Testo fornito:
-- -- --

Beh, buon anno, dai!

Eh sì dai bisogna fare uno sforzo per tirarsi su, dire o fare qualcosa. Anche se il 2009 non parte granchè bene. Ho problemi fisici, ho il collo di tacchino, come lo chiamo io. Sì, il mio collo è il problema. Pare che abbia perso la sua bella curva fisiologica, la sua leggiadra lordosi naturale che gli permette di restare elastico e sostenere con nonchalance il peso della capoccia. Questo perchè due dischetti si sono spaccati anni fa, e in aggiunta una curiosa forma di artrosi cervicale produce ‘sti becchi ossei che si chiamano osteofiti e vanno a punzecchiare proprio là dove non devono, sulle radici dei nervi del braccio. Il sinistro, guarda caso, che per me è importante come il destro è per la maggior parte degli umani.

In pratica, soffro. Soffro da Giugno e mi sono persino stufato di lamentarmi. Quando il dolore si fa particolarmente acuto mi alzo dal letto la notte e mi metto a girare per casa, facendo degli esercizi, quelli che mi ricordo dalle recenti sedute di rieducazione motoria. Non so se funzionano, ma dopo un po’ mi sento meglio, abbastanza da potermene tornare a letto e godere di alcune preziose ore di sonno ininterrotto. Quindi non mi lamento nè bestemmio, come facevo i primi tempi, quando il dolore sembrava un evento eccezionale e non una condizione stabile. Solo mi rendo conto che la sopportazione del dolore mi cambia. Sono sordo e cieco a molte, troppe cose. Il mondo attira sempre meno la mia attenzione, e non solo perchè mi riesce difficile girare attorno la testa o guardare avanti mentre cammino. Non mi si chieda di guardare il cielo poi, quello proprio no: vedo le stelle, sempre, anche di giorno.

-- -- --

Voci riportate:
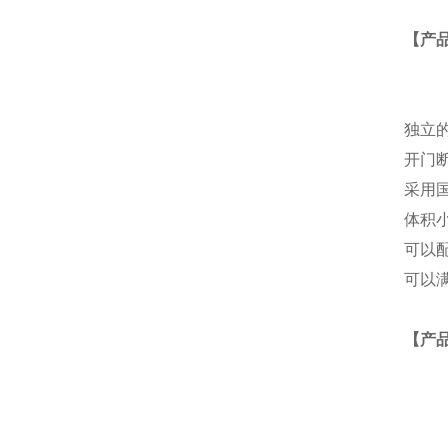
【产
独立
开门
采用
体积
可以
可以满
【产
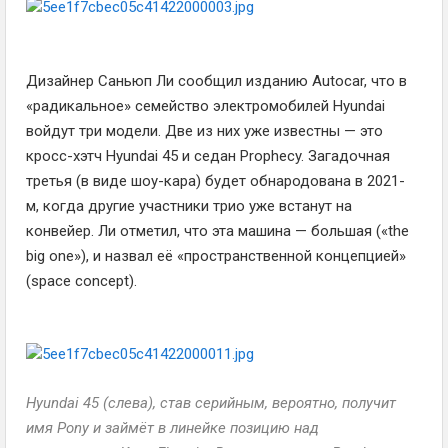
Дизайнер Саньюп Ли сообщил изданию Autocar, что в
«радикальное» семейство электромобилей Hyundai
войдут три модели. Две из них уже известны — это
кросс-хэтч Hyundai 45 и седан Prophecy. Загадочная
третья (в виде шоу-кара) будет обнародована в 2021-
м, когда другие участники трио уже встанут на
конвейер. Ли отметил, что эта машина — большая («the
big one»), и назвал её «пространственной концепцией»
(space concept).
Hyundai 45 (слева), став серийным, вероятно, получит
имя Pony и займёт в линейке позицию над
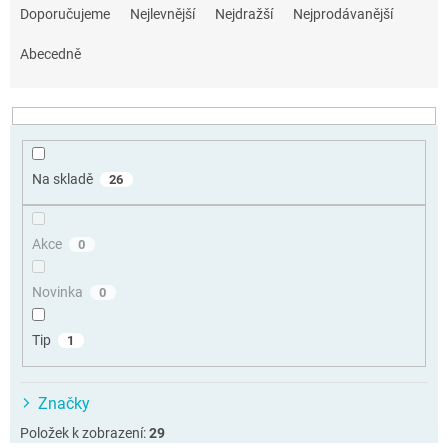
a
Doporučujeme
Nejlevnější
Nejdražší
Nejprodávanější
z
e
Abecedně
n
í
p
r
o
Na skladě
26
d
u
k
Akce
0
t
ů
Novinka
0
Tip
1
Značky
Položek k zobrazení:
29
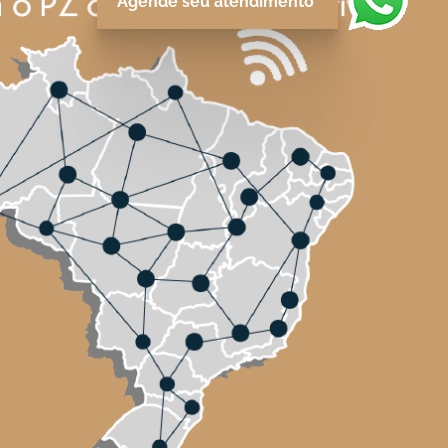
Agende seu atendimento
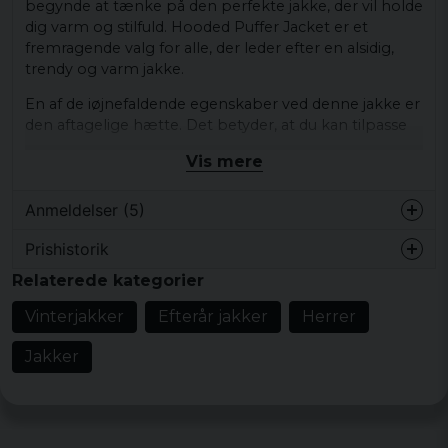
begynde at tænke på den perfekte jakke, der vil holde
dig varm og stilfuld. Hooded Puffer Jacket er et
fremragende valg for alle, der leder efter en alsidig,
trendy og varm jakke.
En af de iøjnefaldende egenskaber ved denne jakke er
den aftagelige hætte. Det betyder, at du kan tilpasse
dit look efter humør eller vejr. Det ribbede stof giver
Vis mere
jakken et strejf af tekstur og giver den et unikt og
moderne look.
Anmeldelser (5)
Hooded Puffer Jacket ser ud og føles som en
traditionel dunjakke, men den er faktisk fyldt med
Prishistorik
Anna Elisabeth
polyester. Det betyder, at den er fri for dun og stadig
Relaterede kategorier
for 6 måneder siden
giver fremragende kuldeisolering. Det quiltede interiør
Jätte varm och skön
giver et ekstra lag af blødhed og varme, hvilket gør
Vinterjakker
Efterår jakker
Herrer
den til den perfekte jakke til enhver kold dag.
Erik
Jakker
Jakkens behagelige snit sammen med de indvendige
for 7 måneder siden
elastiske manchetter og den quiltede hætte med
for 3 år siden
snøre holder dig varm og behagelig, uanset hvor
Kanon!
koldt det bliver udenfor. Det let polerede ydre stof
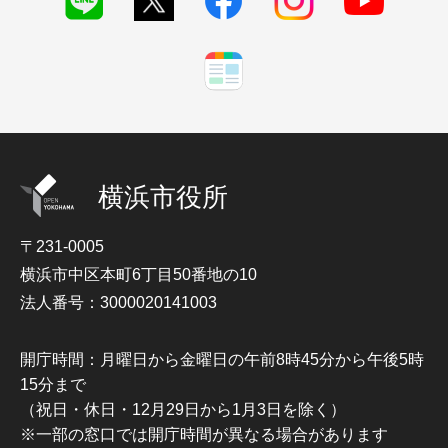
横浜市役所
〒231-0005
横浜市中区本町6丁目50番地の10
法人番号：3000020141003
開庁時間：月曜日から金曜日の午前8時45分から午後5時
15分まで
（祝日・休日・12月29日から1月3日を除く）
※一部の窓口では開庁時間が異なる場合があります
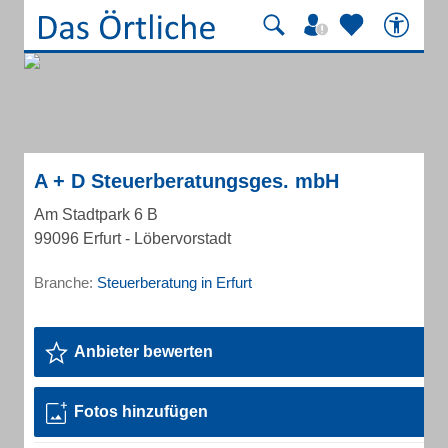
A + D Steuerberatungsges. mbH
Am Stadtpark 6 B
99096 Erfurt - Löbervorstadt
Branche:
Steuerberatung in Erfurt
Anbieter bewerten
Fotos hinzufügen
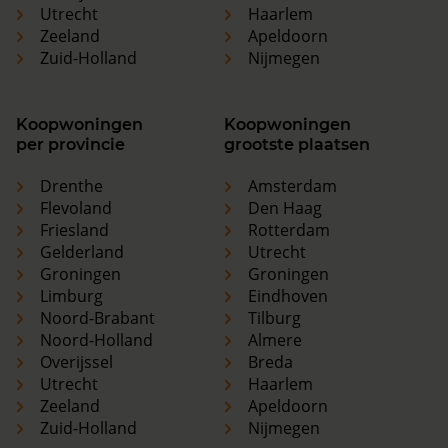
Utrecht
Haarlem
Zeeland
Apeldoorn
Zuid-Holland
Nijmegen
Koopwoningen
Koopwoningen
per provincie
grootste plaatsen
Drenthe
Amsterdam
Flevoland
Den Haag
Friesland
Rotterdam
Gelderland
Utrecht
Groningen
Groningen
Limburg
Eindhoven
Noord-Brabant
Tilburg
Noord-Holland
Almere
Overijssel
Breda
Utrecht
Haarlem
Zeeland
Apeldoorn
Zuid-Holland
Nijmegen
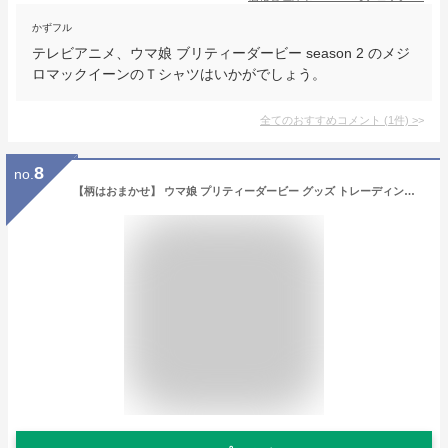
かずフル
テレビアニメ、ウマ娘 ブリティーダービー season 2 のメジ
ロマックイーンのＴシャツはいかがでしょう。
全てのおすすめコメント
(
1
件)
>
8
no.
【柄はおまかせ】 ウマ娘 プリティーダービー グッズ トレーディング缶バッチ 389937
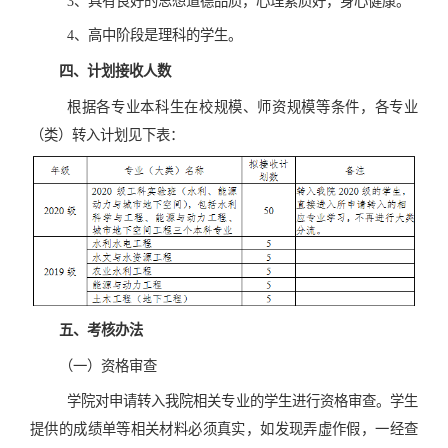
3、具有良好的思想道德品质，心理素质好，身心健康。
4、高中阶段是理科的学生。
四、计划接收人数
根据各专业本科生在校规模、师资规模等条件，各专业
（类）转入计划见下表：
五、考核办法
（
一）资格审查
学院对申请转入我院相关专业的学生进行资格审查。学生
提供的成绩单等相关材料必须真实，如发现弄虚作假，一经查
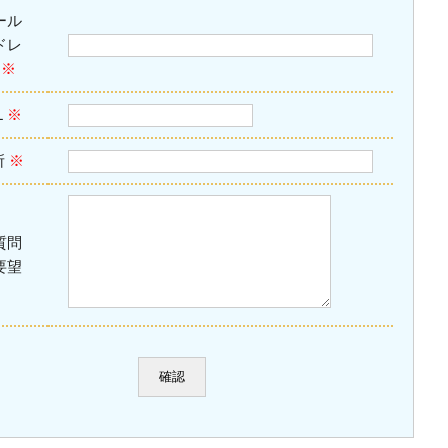
ール
ドレ
ス
※
L
※
所
※
質問
要望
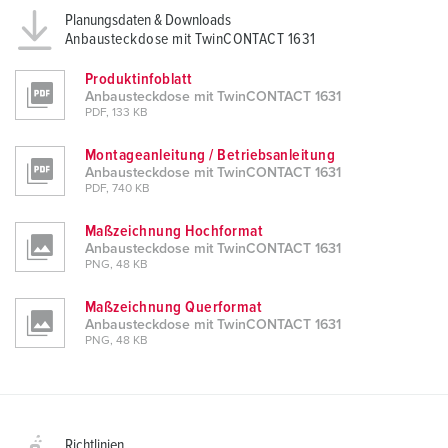
Planungsdaten & Downloads
Anbausteckdose mit TwinCONTACT 1631
Produktinfoblatt
Anbausteckdose mit TwinCONTACT 1631
PDF, 133 KB
Montageanleitung / Betriebsanleitung
Anbausteckdose mit TwinCONTACT 1631
PDF, 740 KB
Maßzeichnung Hochformat
Anbausteckdose mit TwinCONTACT 1631
PNG, 48 KB
Maßzeichnung Querformat
Anbausteckdose mit TwinCONTACT 1631
PNG, 48 KB
Richtlinien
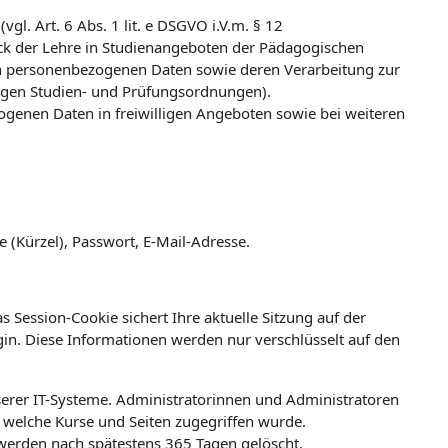
l. Art. 6 Abs. 1 lit. e DSGVO i.V.m. § 12
k der Lehre in Studienangeboten der Pädagogischen
n personenbezogenen Daten sowie deren Verarbeitung zur
ligen Studien- und Prüfungsordnungen).
zogenen Daten in freiwilligen Angeboten sowie bei weiteren
(Kürzel), Passwort, E-Mail-Adresse.
 Session-Cookie sichert Ihre aktuelle Sitzung auf der
ogin. Diese Informationen werden nur verschlüsselt auf den
erer IT-Systeme. Administratorinnen und Administratoren
welche Kurse und Seiten zugegriffen wurde.
werden nach spätestens 365 Tagen gelöscht.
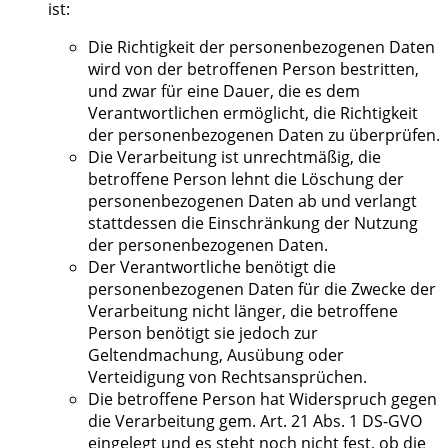
ist:
Die Richtigkeit der personenbezogenen Daten
wird von der betroffenen Person bestritten,
und zwar für eine Dauer, die es dem
Verantwortlichen ermöglicht, die Richtigkeit
der personenbezogenen Daten zu überprüfen.
Die Verarbeitung ist unrechtmäßig, die
betroffene Person lehnt die Löschung der
personenbezogenen Daten ab und verlangt
stattdessen die Einschränkung der Nutzung
der personenbezogenen Daten.
Der Verantwortliche benötigt die
personenbezogenen Daten für die Zwecke der
Verarbeitung nicht länger, die betroffene
Person benötigt sie jedoch zur
Geltendmachung, Ausübung oder
Verteidigung von Rechtsansprüchen.
Die betroffene Person hat Widerspruch gegen
die Verarbeitung gem. Art. 21 Abs. 1 DS-GVO
eingelegt und es steht noch nicht fest, ob die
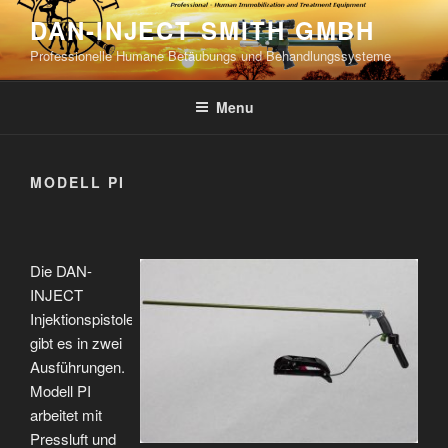
Skip
DAN-INJECT SMITH GMBH
to
Professionelle Humane Betäubungs und Behandlungssysteme
content
Menu
MODELL PI
Die DAN-
INJECT
Injektionspistole
gibt es in zwei
Ausführungen.
Modell PI
arbeitet mit
Pressluft und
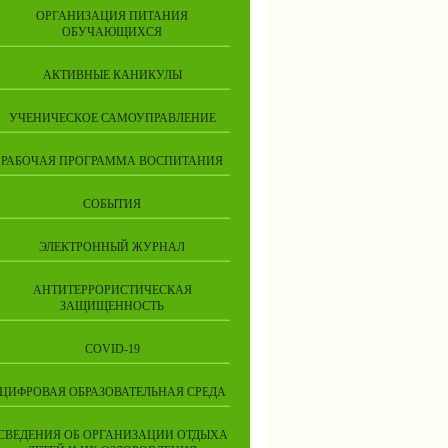
ОРГАНИЗАЦИЯ ПИТАНИЯ
ОБУЧАЮЩИХСЯ
АКТИВНЫЕ КАНИКУЛЫ
УЧЕНИЧЕСКОЕ САМОУПРАВЛЕНИЕ
РАБОЧАЯ ПРОГРАММА ВОСПИТАНИЯ
СОБЫТИЯ
ЭЛЕКТРОННЫЙ ЖУРНАЛ
АНТИТЕРРОРИСТИЧЕСКАЯ
ЗАЩИЩЕННОСТЬ
COVID-19
ЦИФРОВАЯ ОБРАЗОВАТЕЛЬНАЯ СРЕДА
СВЕДЕНИЯ ОБ ОРГАНИЗАЦИИ ОТДЫХА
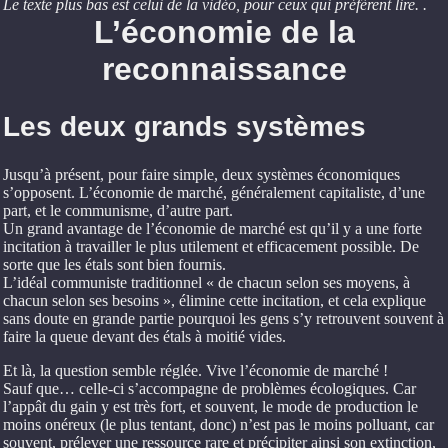
Le texte plus bas est celui de la vidéo, pour ceux qui préfèrent lire. .
L’économie de la
reconnaissance
Les deux grands systèmes
Jusqu’à présent, pour faire simple, deux systèmes économiques
s’opposent. L’économie de marché, généralement capitaliste, d’une
part, et le communisme, d’autre part.
Un grand avantage de l’économie de marché est qu’il y a une forte
incitation à travailler le plus utilement et efficacement possible. De
sorte que les étals sont bien fournis.
L’idéal communiste traditionnel « de chacun selon ses moyens, à
chacun selon ses besoins », élimine cette incitation, et cela explique
sans doute en grande partie pourquoi les gens s’y retrouvent souvent à
faire la queue devant des étals à moitié vides.
Et là, la question semble réglée. Vive l’économie de marché !
Sauf que… celle-ci s’accompagne de problèmes écologiques. Car
l’appât du gain y est très fort, et souvent, le mode de production le
moins onéreux (le plus tentant, donc) n’est pas le moins polluant, car
souvent, prélever une ressource rare et précipiter ainsi son extinction,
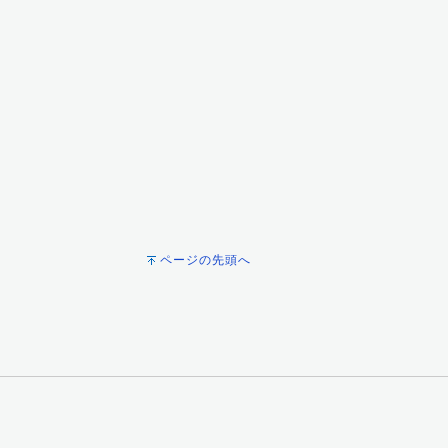
ページの先頭へ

-- -- --

Esercizi proposti:
1) Estrai dal testo sul dolore al collo il passo che comincia con "Beh, buon anno, dai!" e prosegue fino a "parte degli umani.".
2) Prosegui il testo sul dolore al collo dopo la sua ultima frase.

Risposte all'esercizio:
1)
Beh, buon anno, dai!

Eh sì dai bisogna fare uno sforzo per tirarsi su, dire o fare qualcosa. Anche se il 2009 non parte granchè bene. Ho problemi fisici, ho il collo di tacchino, come lo chiamo io. Sì, il mio collo è il problema. Pare che abbia perso la sua bella curva fisiologica, la sua leggiadra lordosi naturale che gli permette di restare elastico e sostenere con nonchalance il peso della capoccia. Questo perchè due dischetti si sono spaccati anni fa, e in aggiunta una curiosa forma di artrosi cervicale produce ‘sti becchi ossei che si chiamano osteofiti e vanno a punzecchiare proprio là dove non devono, sulle radici dei nervi del braccio. Il sinistro, guarda caso, che per me è importante come il destro è per la maggior parte degli umani.

2)
I vari specialisti interpellati hanno espresso un parere ammirevolmente unanime: bisogna operare. A me piace conoscere i dettagli e ho chiesto, mi sono informato. Accesso anteriore, endoscopia, gabbiette e forse placche e viti di titanio. Inutile esternare la propria perplessità di fornte alla apparente brutalità primitiva della soluzione chirurgica: “Ma lei è architetto, dovrebbe capire; lei ha un problema strutturale, mi dica lei cosa farebbe ad un edificio con un problema strutturale, della fisioterapia?” Immagino che l’equivalente della fisioterapia per un edificio sarebbe, non so, un rifacimento delle facciate o l’aggiunta di frangisole. Il fatto che le persone non sono edifici rimane una questione accademica da un certo punto di vista, quello della neurochirurgia.

Fatto sta che adesso in fondo in fondo non vedo l’ora di andare sotto i ferri. Quando poggeranno la mascherina col gas sul mento, sotto ci sarà un sorriso. Svegliarsi violato (come sempre ci si sveglia dopo un’operazione) ma privo di dolore, almeno di questo dolore, e riprendere a fare programmi. Ma sarà come prima? It takes a big leap of faith in medical science.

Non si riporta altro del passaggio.